Target	Drug Family	Examples	Notes
Cell wall synthesis	Penicillins	Penicillin V, G, Ampicillin	Narrow to broad spectrum; end in -cillin
Cell wall synthesis	Cephalosporins	Cephalexin, Cefapirin, Ceftaroline	Start with cef-/ceph-
Cell wall synthesis	Carbapenems	Doripenem, Imipenem, Meropenem	Last-line drugs
Cell wall synthesis	Monobactams	Aztreonam	Gram-negative only
Cell wall synthesis	Glycopeptides	Vancomycin	Red man syndrome
DNA replication	Fluoroquinolones	Ciprofloxacin, Levofloxacin	Tendon rupture risk

Protein Synthesis Inhibitors

These drugs target bacterial ribosomes (30S or 50S subunits), exploiting differences from eukaryotic ribosomes for selective toxicity.
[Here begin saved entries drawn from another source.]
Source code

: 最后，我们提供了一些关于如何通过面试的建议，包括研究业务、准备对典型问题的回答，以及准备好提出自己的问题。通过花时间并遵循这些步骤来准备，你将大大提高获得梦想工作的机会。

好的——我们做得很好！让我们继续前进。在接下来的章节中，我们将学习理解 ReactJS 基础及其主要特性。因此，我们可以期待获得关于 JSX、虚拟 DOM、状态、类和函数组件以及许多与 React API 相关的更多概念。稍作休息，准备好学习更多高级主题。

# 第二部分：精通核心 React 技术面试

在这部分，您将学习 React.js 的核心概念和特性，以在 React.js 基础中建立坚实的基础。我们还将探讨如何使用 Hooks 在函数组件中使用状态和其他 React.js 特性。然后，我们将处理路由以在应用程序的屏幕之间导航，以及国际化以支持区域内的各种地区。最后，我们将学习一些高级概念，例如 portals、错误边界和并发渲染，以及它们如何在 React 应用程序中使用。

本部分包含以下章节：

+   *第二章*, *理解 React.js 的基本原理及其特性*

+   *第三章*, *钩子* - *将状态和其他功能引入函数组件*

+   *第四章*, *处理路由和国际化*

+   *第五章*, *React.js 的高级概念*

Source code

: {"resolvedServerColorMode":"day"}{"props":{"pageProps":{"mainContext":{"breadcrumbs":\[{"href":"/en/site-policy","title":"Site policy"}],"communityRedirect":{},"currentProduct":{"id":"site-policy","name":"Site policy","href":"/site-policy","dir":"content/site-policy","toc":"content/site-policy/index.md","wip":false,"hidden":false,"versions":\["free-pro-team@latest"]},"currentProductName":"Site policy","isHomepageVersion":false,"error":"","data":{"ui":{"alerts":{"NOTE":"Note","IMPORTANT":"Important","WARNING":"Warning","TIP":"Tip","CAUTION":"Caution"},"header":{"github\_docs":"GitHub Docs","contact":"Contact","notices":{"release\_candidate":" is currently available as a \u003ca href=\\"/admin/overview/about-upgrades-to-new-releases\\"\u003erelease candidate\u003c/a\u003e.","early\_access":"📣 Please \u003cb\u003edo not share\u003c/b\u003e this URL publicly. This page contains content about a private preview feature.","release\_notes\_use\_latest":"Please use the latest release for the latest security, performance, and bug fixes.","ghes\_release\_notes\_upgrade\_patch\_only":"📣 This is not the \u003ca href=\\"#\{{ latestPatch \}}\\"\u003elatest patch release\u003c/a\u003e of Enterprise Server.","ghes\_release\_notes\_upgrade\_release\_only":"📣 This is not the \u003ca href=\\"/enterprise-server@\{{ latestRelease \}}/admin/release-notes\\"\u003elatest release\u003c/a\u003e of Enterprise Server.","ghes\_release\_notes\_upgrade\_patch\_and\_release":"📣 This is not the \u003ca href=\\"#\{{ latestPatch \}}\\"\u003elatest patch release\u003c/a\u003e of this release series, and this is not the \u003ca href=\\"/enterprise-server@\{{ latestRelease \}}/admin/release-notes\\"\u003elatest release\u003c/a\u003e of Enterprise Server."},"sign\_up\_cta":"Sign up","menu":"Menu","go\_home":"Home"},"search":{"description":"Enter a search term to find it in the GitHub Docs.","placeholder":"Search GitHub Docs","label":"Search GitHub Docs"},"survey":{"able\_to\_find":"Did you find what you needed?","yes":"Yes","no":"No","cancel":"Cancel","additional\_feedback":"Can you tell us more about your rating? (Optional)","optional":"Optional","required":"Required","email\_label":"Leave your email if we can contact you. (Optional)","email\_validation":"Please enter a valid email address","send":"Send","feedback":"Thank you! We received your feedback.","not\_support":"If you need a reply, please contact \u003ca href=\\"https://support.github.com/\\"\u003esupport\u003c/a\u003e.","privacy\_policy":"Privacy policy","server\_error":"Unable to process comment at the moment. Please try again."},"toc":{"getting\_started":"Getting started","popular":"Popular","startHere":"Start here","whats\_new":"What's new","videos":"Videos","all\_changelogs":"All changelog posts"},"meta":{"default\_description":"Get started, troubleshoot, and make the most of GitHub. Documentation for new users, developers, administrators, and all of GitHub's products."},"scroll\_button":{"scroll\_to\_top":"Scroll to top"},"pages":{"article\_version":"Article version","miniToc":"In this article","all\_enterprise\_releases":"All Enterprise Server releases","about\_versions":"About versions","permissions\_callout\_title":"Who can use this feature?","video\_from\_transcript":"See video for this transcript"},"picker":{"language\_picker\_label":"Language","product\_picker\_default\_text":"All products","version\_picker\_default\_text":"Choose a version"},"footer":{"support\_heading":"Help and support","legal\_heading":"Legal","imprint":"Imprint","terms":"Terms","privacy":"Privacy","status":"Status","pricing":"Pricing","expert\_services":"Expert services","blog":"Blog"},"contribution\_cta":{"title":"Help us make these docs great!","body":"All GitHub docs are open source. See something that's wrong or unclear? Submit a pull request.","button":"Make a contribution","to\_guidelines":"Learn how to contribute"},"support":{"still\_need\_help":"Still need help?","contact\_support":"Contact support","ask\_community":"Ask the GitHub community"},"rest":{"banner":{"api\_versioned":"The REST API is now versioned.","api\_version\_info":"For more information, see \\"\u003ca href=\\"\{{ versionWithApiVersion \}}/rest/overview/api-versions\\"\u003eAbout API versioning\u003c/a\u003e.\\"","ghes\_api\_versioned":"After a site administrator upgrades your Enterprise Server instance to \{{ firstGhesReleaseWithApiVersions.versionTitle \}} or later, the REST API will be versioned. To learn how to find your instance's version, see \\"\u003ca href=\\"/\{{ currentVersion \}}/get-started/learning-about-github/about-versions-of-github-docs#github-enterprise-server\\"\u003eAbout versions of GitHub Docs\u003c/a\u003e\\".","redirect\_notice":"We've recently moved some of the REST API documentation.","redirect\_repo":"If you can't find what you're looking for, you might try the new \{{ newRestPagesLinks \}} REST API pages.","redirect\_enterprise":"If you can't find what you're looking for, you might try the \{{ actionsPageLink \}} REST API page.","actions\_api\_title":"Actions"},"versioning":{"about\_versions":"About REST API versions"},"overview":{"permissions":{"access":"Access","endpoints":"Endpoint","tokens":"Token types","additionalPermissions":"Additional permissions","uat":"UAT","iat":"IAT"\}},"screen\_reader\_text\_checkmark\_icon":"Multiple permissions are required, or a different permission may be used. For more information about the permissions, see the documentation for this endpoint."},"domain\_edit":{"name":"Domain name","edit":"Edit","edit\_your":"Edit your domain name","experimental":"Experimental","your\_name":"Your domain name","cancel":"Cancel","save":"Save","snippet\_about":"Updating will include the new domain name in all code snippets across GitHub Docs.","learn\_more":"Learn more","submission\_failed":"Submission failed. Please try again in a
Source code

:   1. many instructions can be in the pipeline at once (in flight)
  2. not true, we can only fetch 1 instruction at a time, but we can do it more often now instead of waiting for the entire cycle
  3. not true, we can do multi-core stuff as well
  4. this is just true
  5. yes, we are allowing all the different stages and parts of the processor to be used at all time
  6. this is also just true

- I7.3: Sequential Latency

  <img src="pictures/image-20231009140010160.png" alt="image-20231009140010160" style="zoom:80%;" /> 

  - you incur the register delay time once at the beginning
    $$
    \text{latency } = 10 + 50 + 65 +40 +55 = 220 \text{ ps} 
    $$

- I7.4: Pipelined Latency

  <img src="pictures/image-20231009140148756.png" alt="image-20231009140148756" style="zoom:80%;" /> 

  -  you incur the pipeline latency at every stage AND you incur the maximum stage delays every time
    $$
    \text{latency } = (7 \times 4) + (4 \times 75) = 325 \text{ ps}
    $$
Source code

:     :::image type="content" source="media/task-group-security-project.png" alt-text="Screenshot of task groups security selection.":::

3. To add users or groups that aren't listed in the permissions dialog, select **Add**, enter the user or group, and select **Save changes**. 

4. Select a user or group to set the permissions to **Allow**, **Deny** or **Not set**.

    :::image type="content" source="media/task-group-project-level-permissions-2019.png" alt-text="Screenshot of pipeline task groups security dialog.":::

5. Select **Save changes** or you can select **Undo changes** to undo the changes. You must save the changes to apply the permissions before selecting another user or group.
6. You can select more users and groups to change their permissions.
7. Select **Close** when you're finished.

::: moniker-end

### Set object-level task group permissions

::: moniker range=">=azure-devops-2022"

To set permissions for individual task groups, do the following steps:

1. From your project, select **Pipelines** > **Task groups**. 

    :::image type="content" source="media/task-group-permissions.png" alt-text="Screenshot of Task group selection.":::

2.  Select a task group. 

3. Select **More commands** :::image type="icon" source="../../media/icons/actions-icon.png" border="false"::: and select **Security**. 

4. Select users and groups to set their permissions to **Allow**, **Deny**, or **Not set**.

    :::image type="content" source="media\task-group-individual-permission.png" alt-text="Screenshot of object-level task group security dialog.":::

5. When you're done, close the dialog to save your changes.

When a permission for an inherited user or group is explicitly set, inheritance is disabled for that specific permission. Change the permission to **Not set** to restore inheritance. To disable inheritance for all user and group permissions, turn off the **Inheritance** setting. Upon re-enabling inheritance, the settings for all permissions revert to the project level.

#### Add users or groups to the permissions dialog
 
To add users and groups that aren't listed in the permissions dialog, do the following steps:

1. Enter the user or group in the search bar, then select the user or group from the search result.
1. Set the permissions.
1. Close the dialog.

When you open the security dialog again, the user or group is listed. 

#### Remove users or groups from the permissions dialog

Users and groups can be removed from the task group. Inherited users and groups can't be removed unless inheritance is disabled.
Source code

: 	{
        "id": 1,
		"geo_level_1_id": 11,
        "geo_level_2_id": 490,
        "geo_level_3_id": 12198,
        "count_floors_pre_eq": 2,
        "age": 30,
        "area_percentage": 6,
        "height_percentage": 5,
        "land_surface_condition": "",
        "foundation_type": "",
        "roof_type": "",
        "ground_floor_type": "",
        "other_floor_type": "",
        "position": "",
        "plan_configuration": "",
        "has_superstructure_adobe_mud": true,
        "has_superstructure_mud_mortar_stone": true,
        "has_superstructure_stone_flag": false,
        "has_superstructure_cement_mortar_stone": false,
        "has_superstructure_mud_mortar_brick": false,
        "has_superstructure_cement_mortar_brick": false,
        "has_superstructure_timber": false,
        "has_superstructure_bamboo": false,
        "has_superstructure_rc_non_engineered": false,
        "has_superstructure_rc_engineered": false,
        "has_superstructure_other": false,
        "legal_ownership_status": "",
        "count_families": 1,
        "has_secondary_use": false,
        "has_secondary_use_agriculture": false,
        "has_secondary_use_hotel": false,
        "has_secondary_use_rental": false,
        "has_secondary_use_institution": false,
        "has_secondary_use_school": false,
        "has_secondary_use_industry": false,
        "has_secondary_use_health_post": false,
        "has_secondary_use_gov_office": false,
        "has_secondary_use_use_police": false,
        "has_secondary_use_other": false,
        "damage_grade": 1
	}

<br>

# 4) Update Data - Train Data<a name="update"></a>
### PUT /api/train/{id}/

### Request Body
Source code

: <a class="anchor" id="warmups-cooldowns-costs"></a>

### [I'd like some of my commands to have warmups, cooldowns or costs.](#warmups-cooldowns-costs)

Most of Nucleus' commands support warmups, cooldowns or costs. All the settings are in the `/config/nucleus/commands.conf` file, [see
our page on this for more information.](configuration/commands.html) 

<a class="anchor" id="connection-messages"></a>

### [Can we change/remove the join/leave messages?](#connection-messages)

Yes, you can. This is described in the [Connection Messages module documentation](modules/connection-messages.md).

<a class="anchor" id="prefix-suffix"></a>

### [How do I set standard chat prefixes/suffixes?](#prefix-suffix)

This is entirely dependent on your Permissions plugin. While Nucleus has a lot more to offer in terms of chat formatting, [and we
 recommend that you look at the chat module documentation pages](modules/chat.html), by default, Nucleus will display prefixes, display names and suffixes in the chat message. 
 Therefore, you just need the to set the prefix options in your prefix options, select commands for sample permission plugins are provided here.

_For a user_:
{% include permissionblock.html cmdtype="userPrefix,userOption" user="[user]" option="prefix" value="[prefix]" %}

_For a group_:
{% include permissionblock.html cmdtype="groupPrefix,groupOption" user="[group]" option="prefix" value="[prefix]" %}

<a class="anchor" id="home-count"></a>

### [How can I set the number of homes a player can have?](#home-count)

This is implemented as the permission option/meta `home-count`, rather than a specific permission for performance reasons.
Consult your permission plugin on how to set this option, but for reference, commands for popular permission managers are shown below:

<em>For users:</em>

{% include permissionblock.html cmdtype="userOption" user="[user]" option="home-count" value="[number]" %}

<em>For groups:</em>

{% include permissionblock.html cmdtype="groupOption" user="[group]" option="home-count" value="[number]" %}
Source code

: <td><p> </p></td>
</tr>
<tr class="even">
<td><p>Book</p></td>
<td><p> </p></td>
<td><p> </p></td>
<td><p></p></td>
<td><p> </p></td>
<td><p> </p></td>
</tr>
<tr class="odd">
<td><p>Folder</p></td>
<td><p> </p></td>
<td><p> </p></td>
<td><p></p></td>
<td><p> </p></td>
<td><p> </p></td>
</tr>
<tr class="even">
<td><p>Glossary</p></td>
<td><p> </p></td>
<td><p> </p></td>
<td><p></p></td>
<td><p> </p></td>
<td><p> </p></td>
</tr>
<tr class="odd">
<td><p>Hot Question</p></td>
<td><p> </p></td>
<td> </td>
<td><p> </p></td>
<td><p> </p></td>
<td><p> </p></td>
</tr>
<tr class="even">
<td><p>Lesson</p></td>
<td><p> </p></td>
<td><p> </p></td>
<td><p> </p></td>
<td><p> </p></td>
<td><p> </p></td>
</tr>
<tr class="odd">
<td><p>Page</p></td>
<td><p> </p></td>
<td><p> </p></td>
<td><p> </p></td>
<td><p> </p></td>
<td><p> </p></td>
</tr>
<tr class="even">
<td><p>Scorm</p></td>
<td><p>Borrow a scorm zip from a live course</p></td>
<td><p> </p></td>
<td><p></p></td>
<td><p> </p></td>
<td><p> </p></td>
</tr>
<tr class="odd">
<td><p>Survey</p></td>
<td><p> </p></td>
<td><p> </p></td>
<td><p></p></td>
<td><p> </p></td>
Target	Drug Class	Examples	Key Side Effects
30S ribosome	Aminoglycosides	Gentamicin, Streptomycin	Hearing loss, kidney damage
30S ribosome	Tetracyclines	Doxycycline	Tooth discoloration
50S ribosome	Macrolides	Azithromycin, Erythromycin	GI upset
50S ribosome	Lincosamides	Clindamycin	C. difficile infection
50S ribosome	Phenicols	Chloramphenicol	Bone marrow suppression

Antifungal, Antiviral, and Antiparasitic Drugs

Target	Drug Class	Examples	Mechanism
Fungal cell membrane	Polyenes	Nystatin, Amphotericin B	Bind ergosterol
Fungal cell membrane	Azoles	Fluconazole	Inhibit ergosterol synthesis
Fungal cell wall	Echinocandins	Caspofungin	Inhibit beta-glucan synthesis
RNA virus	Remdesivir	COVID-19	Inhibits viral replication
HIV	HAART	Multiple drugs	Blocks viral lifecycle
Herpes viruses	Acyclovir	HSV	Inhibits DNA synthesis
Influenza	Oseltamivir	Flu	Blocks viral release
Malaria	Aminoquinolines	Chloroquine, Hydroxychloroquine	Resistance increasing
Malaria	Artemisinins	Artesunate	Most effective; ACT therapy

Mechanisms of Antibiotic Resistance

Mechanism	Description	Example
Drug inactivation	Enzyme destroys drug	Beta-lactamase
Target modification	Drug binding site altered	MRSA

Bactericidal vs. Bacteriostatic

Type	Definition	Examples	Clinical Use
Bactericidal	Kills bacteria	Penicillin, Vancomycin	Severe infections
Bacteriostatic	Stops growth	Tetracycline, Macrolides	Mild infections

High-Yield Drug Toxicities

Drug Class	Toxicity	Key Symptom
Aminoglycosides	Nephrotoxicity	Kidney damage
Aminoglycosides	Ototoxicity	Hearing loss
Fluoroquinolones	Tendon rupture	Achilles pain
Vancomycin	Red man syndrome	Flushing
Tetracyclines	Tooth discoloration	Yellow teeth
Chloramphenicol	Bone marrow suppression	Anemia
Amphotericin B	Kidney toxicity	Renal failure

Exam Tips

Know differences between innate and adaptive immunity, including key cells and barriers.
Understand the complement cascade, inflammation steps, and cardinal signs.
Be able to explain the HIV lifecycle and recognize AIDS-defining illnesses.
Prioritize understanding mechanisms of antimicrobial drugs, resistance, and toxicities.

Additional info: For more details on specific tables and figures, refer to your textbook or previous study guides as indicated in the notes.